# i think i'm in love!!!



## debyc08 (Dec 18, 2008)

i never thought i'd get attached to him sooo quickly.. let me tell you, i researched hedgehogs as pets and thought they were not too interactive and social but i still thought they were cute, and that they were a pet i could have and provide for. when i'd tell people that i was thinking of getting a hedgehog they thought i was crazy since i already have 4 sugar gliders and tried talking me out of it. thank god i didnt learn to them!!!!!!! i know its only been 2 weeks, but he makes me sooo happy. even though his poop is stinky, and he hisses at me when i wake him up. i know its just part of him and love him for it....

ok now let me show him off!!!


----------



## Lilysmommy (Jan 7, 2009)

Lol, that first pic is really cute. And it's amazing how fast you get attached to them, isn't it?

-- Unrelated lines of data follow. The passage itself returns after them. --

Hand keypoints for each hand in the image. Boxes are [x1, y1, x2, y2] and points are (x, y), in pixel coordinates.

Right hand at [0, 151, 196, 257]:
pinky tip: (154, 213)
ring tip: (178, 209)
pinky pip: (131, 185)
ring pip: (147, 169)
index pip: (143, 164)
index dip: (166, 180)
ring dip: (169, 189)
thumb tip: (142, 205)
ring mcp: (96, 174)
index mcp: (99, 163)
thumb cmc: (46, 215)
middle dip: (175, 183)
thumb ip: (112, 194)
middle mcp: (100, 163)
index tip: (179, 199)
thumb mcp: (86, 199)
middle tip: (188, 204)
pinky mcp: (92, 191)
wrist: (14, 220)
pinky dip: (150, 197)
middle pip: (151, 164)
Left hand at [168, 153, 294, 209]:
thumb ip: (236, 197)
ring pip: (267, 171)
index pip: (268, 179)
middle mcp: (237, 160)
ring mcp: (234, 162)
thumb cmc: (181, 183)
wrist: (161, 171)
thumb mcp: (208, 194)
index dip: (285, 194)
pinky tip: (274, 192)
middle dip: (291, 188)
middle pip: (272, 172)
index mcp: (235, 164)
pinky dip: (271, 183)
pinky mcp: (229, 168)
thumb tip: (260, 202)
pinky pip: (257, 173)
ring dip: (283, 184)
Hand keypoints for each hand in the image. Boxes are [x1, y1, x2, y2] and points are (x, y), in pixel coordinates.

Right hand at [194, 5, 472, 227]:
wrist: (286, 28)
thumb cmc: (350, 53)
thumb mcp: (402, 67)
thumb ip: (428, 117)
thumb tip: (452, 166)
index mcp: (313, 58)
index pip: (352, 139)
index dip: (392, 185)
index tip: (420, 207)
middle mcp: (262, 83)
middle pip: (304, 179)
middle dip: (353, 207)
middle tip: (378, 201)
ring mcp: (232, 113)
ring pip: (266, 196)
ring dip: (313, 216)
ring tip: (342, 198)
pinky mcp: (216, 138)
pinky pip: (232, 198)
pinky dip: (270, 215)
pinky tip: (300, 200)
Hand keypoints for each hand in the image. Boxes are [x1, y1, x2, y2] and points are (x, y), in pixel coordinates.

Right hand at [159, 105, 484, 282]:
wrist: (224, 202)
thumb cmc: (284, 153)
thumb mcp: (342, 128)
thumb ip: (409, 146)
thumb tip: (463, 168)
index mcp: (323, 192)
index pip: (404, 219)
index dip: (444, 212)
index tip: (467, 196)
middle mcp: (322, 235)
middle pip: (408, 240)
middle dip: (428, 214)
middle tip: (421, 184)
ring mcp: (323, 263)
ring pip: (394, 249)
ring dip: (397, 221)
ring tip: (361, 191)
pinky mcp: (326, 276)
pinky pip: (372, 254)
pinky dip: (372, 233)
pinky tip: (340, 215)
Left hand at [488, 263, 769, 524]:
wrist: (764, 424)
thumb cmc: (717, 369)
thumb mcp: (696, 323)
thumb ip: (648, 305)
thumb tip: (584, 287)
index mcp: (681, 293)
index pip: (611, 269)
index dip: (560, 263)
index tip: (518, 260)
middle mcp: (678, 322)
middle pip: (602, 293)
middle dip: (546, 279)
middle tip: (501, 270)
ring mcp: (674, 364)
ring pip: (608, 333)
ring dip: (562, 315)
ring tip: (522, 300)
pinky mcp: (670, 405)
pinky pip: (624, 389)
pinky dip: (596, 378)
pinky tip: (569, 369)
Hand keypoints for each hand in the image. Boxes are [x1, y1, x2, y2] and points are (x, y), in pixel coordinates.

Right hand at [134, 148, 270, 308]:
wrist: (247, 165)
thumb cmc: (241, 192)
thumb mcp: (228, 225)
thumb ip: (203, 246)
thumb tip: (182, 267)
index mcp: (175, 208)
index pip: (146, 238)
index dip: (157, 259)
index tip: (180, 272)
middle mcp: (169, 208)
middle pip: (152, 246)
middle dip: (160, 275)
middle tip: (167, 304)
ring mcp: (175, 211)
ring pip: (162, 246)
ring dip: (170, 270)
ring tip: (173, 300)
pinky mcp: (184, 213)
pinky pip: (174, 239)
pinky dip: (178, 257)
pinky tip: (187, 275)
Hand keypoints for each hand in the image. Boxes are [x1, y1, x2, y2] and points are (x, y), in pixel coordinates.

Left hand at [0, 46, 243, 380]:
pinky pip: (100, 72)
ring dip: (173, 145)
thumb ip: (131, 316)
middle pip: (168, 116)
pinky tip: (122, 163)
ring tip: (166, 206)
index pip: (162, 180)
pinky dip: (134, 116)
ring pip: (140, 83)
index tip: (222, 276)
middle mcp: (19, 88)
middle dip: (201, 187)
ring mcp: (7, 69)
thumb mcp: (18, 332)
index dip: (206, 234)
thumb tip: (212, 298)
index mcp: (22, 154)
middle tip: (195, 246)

I didn't realize before I got Lily how many things I'd end up doing every night, like cleaning the wheel, and changing liners, and stuff like that, but I don't even mind. It's all worth it when she peeks her little nose out at me to say hi.


----------



## stephanie (Feb 23, 2009)

I couldnt agree with you more! I got mike thinking the same things. I Would play with him a little and hed run his wheel, kinda like my hamsters. But he is such a cuddly bear. He hisses at me when I pick him up, but never balls up on me. He loves to just chill on my lap while im on the comptuer or watchin tv. he likes to walk around the house with me. I just made him a sack so I can carry him around the house and he loves it! Hams are too hyper to do anything like that. I wish I wouldve gotten him sooner!


----------



## LizardGirl (Aug 25, 2008)

Aww, that first pic is adorable. :lol:


----------